Professor Bogdanor further stated that this exponential increase in power has made the general public
to look upon the judiciary to protect their rights, determine the limits of the executive and give effect to
the doctrine of separation power and rule of law rather than the parliament. However, this also comes
with its negative effects, the main being that judges have started taking political decision rather than
legal, which are to be taken by the parliament. In the case of R v Lord Chancellor ex parte Witham [1998]
in which the lord chancellor increased the prices of writs, court fees and removed the exception for
people on income support for not to pay. Laws LJ was of the view that access to courts at an affordable
price was a constitutional right and it could not be changed without any specific legislative control and
Lord Sumption argued that this was a matter of policy making and hence these matters should not be
dealt with by the judges. An issue which can be related to this was of closed material procedure (CMP)
in the case of Al Rawi v The Security Service [2011] in which the security service had some sensitive
evidence regarding the foreign nationals detained by authorities as suspected terrorists. The security
service did not want to disclose the evidence to the opposing party as it would not be in public interest.
They demanded CMP to be followed which was initially granted by the high court but on appeal the
court of appeal and the supreme court both disagreed that courts did not have such power to grant
CMP and it was a matter for the parliament to decide and not the judges.
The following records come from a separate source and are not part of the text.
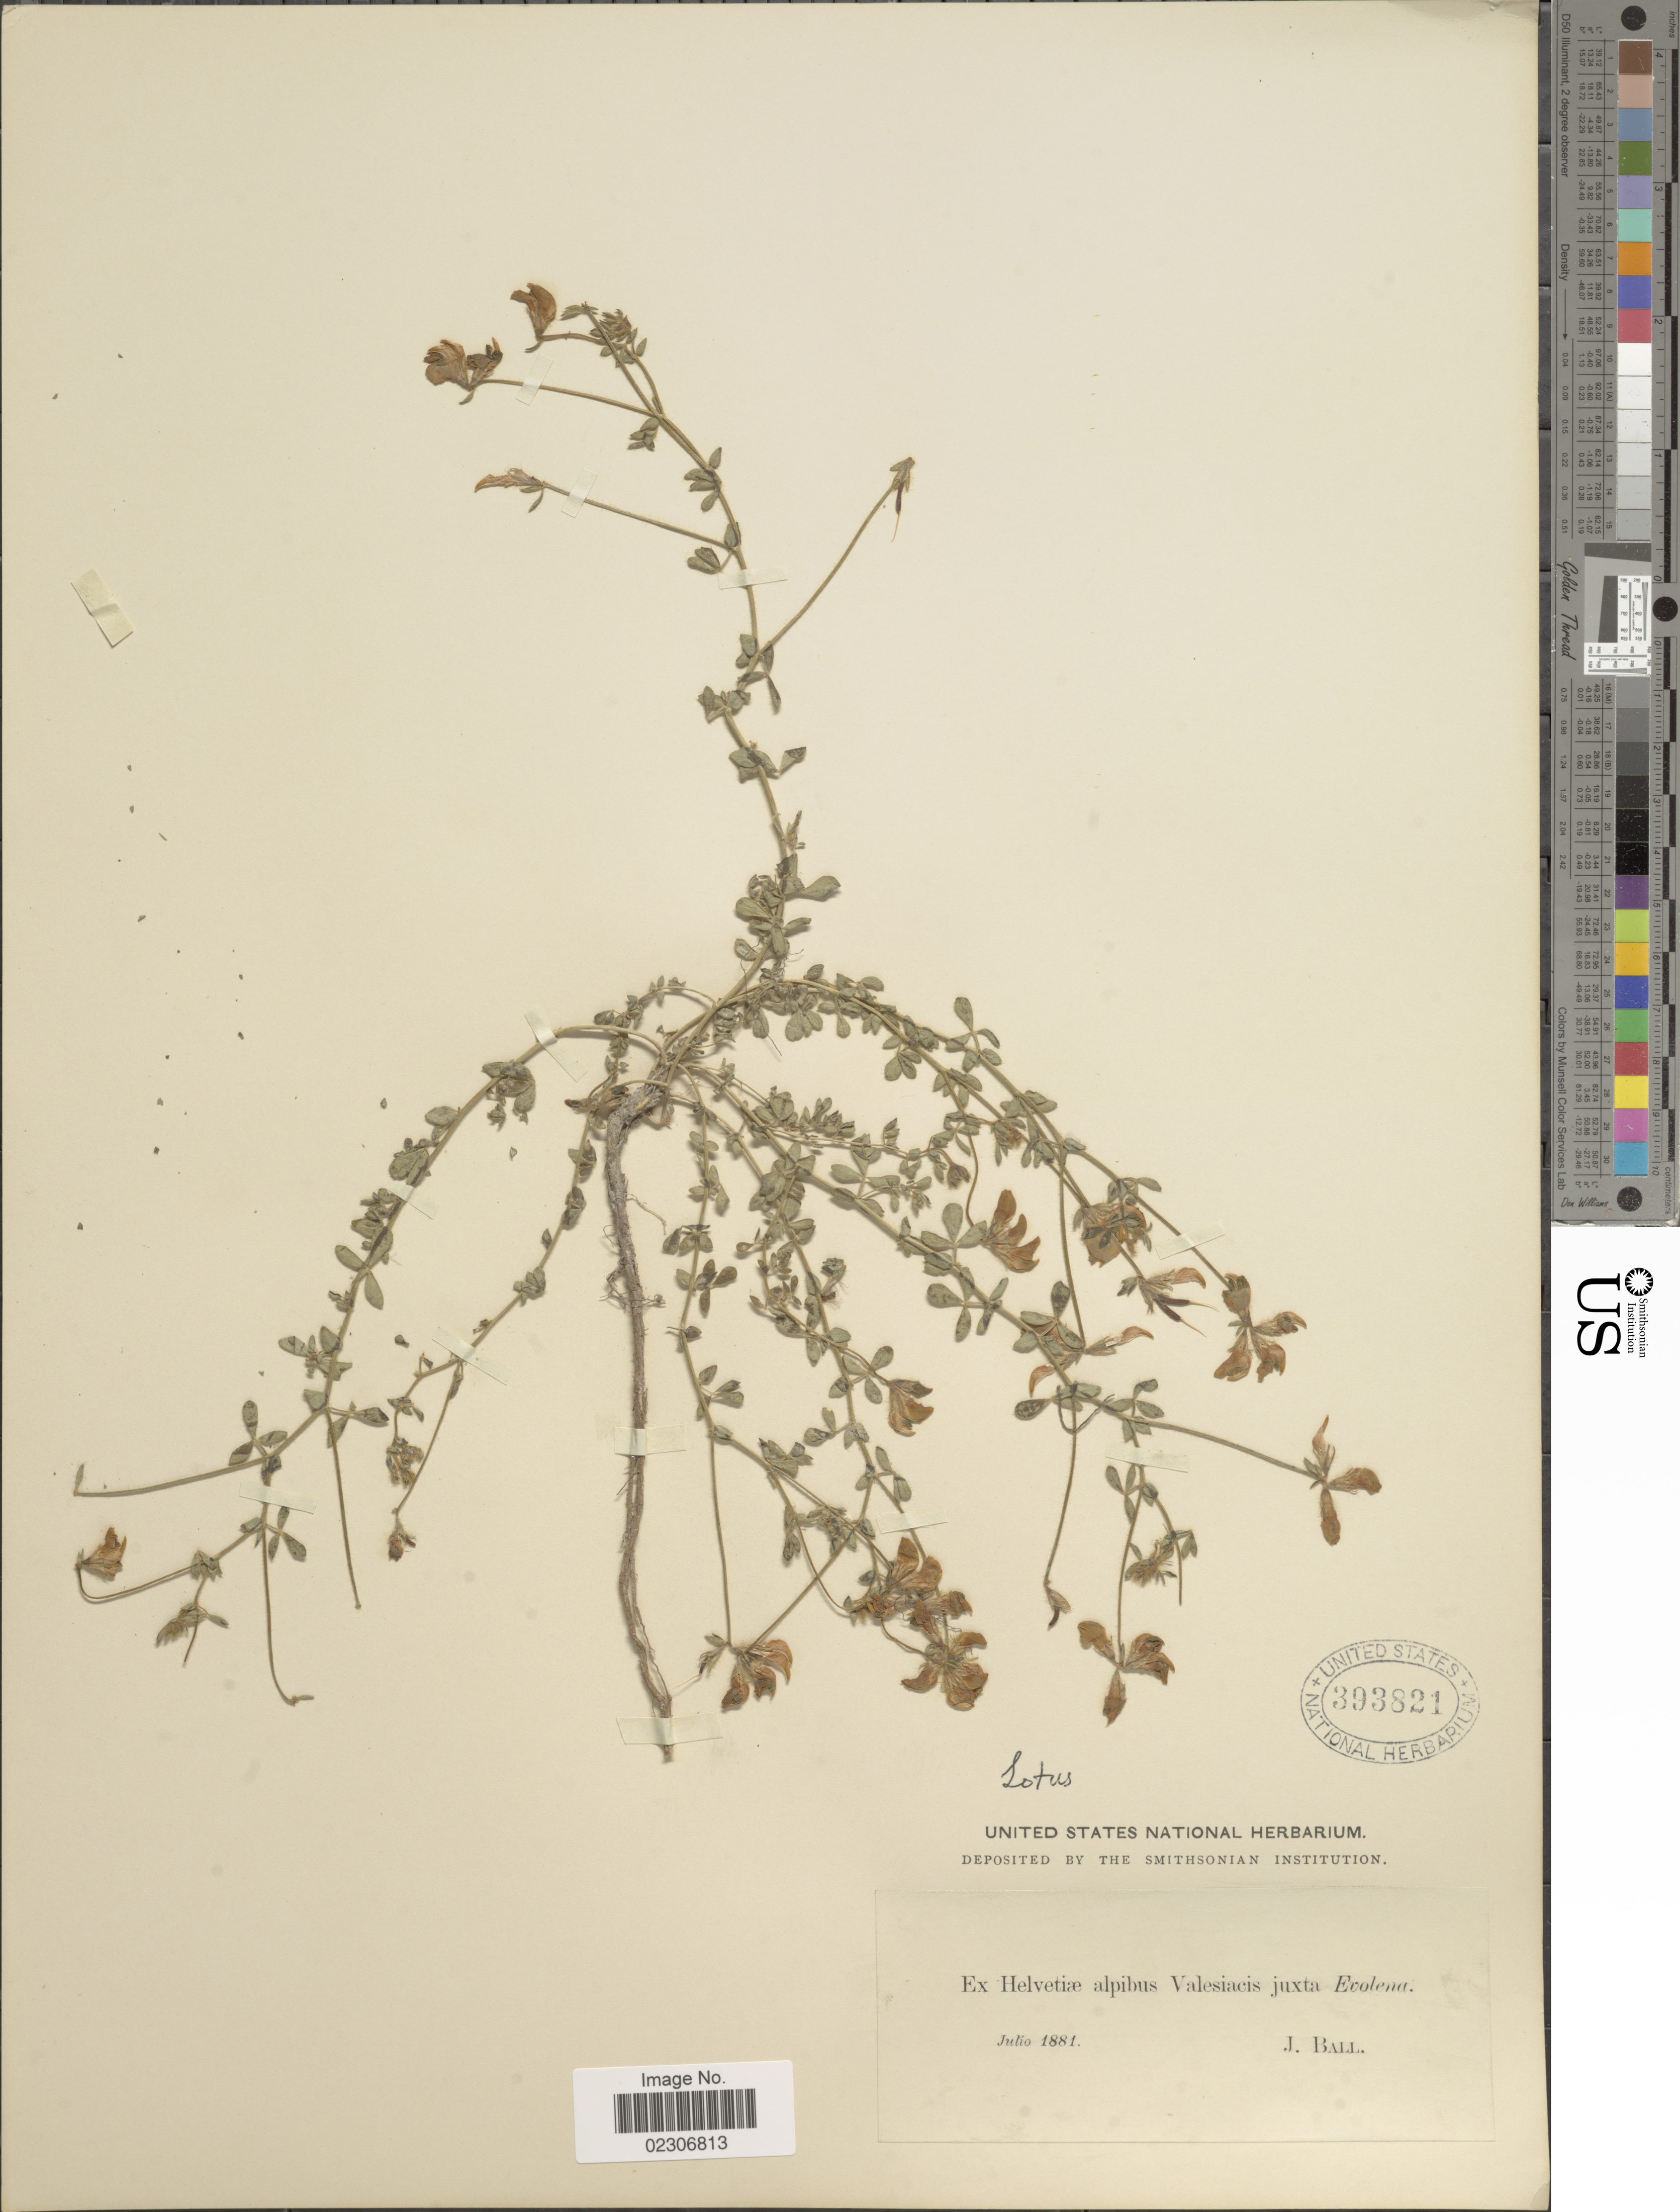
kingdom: Plantae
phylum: Tracheophyta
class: Magnoliopsida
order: Fabales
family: Fabaceae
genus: Lotus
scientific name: Lotus sp.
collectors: J. Ball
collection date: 1881-07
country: Switzerland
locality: Helvetiae alpibus Valesiacis juxta Evolena.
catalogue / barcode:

Discussing the effect of Human rights act 1998 upon the increase in judicial power in can be seen from
the debate of Lord Mance that the executive has been deprived of the powers of imposing a ban on
homosexuals to serve in the armed forces, detention of suspected terrorists without trial and their
deportation because if they are deported and if in their country, they face inhumane treatment or a risk
of torture then UK would be held responsible for this according to HRA.

Combining judicial power with a case of judicial review (JR) makes a killer combination which can be
seen from the above case of Witham, in which exercising the judicial powers it was held that the lord
chancellor had exceeded his statutory powers. The process of JR uphold the doctrine of rule of law as
confirmed by Lord Cornwrath in the case of R (Privacy International) v Investigatory Powers Tribunal and
others [2019] that the principle of JR is the natural application of the constitutional principle of rule of
law. In these reviews, judges look at the illegality, fairness and irrationality of decisions of public bodies.
Many cases of judicial review have come to light e.g., the LSM case note case of R (on the application of
Maguire) v Her Majesty's Senior Coroner for Blackpool and Fylde [2019] but one of the earlier cases of
review was Pergau Dam case [1995] in which the secretary of state decided to spend £234 million on a
development project in Malaysia. It was found by JR that the secretary had exceeded his powers and the
money was in fact intended for certain arms sales.

The latest and the most controversial case was of R (Miller) v Secretary of State for Exiting the European
Union [2017] in which it was to be decided by the court that would there be a need for an act of
parliament for exiting the EU. This was heavily criticized on the grounds that this was strictly a political
issue and should not be interfered with by the judges. The supreme court recognized this fact in its
initial statement by stating that this was a complete political issue to be decide by the ministers and the
parliament and held that there was a need for an act of parliament for exiting the EU. This decision
clarified that the executive cannot glorify their prerogative powers and that there will always be a check
upon the decisions of executive by means of judicial review.